To Bates, this means that the university administration will have to drastically re-think what role or function the physical campus will play in the future, especially if they still expect it to be a vibrant hub of student activity.
“So the challenge now is to say ‘What’s the role of the campus when students can do most of their stuff online?’ ‘Why should students get on the bus to go to campus?’
“Now if you’re going to have a billion dollar campus you better damn well find good uses for it, otherwise students will stop coming and they will do everything online.”
The student becomes the teacher
So yeah, e-learning doesn’t have quite the same “punk rock” appeal that is flaunted a couple years back. In fact, at the U of O anyway, it’s very much a part of the establishment.

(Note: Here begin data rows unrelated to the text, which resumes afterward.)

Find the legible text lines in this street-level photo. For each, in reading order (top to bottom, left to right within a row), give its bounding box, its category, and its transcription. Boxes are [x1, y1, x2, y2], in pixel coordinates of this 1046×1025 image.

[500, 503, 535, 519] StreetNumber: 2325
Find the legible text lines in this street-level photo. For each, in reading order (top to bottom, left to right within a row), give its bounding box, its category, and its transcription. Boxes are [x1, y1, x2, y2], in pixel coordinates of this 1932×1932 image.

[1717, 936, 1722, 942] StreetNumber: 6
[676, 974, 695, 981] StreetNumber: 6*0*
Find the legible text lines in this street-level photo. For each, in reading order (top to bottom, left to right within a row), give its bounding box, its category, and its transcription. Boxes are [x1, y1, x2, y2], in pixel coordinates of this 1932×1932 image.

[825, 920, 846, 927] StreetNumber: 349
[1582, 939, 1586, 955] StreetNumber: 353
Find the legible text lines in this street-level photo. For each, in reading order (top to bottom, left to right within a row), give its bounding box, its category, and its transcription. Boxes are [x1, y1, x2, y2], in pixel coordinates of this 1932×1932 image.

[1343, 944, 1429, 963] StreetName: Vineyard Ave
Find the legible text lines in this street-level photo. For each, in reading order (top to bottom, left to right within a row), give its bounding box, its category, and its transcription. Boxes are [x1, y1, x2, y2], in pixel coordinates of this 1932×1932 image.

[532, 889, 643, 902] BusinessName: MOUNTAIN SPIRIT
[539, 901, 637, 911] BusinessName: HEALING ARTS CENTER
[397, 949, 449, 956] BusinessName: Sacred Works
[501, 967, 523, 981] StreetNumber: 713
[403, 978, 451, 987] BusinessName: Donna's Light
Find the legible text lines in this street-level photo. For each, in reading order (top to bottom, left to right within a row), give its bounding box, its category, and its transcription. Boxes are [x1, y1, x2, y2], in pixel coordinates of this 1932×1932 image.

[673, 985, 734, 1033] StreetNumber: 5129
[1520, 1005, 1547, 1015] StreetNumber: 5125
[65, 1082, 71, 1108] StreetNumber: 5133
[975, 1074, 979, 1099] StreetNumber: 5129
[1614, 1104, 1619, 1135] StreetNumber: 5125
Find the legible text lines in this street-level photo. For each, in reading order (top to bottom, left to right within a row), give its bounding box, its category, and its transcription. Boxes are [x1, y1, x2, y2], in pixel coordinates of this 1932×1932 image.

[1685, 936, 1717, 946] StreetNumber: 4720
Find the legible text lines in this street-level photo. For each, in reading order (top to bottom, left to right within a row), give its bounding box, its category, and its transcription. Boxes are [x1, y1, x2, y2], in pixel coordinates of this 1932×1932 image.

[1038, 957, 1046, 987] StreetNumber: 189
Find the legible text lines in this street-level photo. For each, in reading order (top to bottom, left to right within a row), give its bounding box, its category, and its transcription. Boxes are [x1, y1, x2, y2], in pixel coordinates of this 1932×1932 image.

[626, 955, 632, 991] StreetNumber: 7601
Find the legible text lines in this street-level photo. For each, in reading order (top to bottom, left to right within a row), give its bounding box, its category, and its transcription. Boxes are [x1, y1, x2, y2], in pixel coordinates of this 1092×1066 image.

According to Pinet, the e-Learning Centre is busier than ever, consulting with virtually every faculty in the hopes of living up to the administration’s vision of a future where online learning comprises at least one fifth of its courses.
And while this transitional period is sure to bring about some growing pains, Pinet believes that it is a necessary move, given how the distribution of information in the Internet age has now put the onus on students to become their own teachers.
“The nature of learning has radically changed, not because of online but in parallel to online and blended (learning), because there’s been a realization that student-centred learning is a better form of learning than simply the regurgitation of material that is spouted from the front of the podium.”
Whether or not the educators and school administrators behind this new cycle of blended courses, MOOCs, and other online education modules can learn from the mistakes of the past is still up for debate. However, Bates believes that moving forward with more online courses is the only realistic move they have, and that there is no going back.
“You can no longer go on teaching in the way that we used to in the 19th century. The world has changed and universities have to change with it.”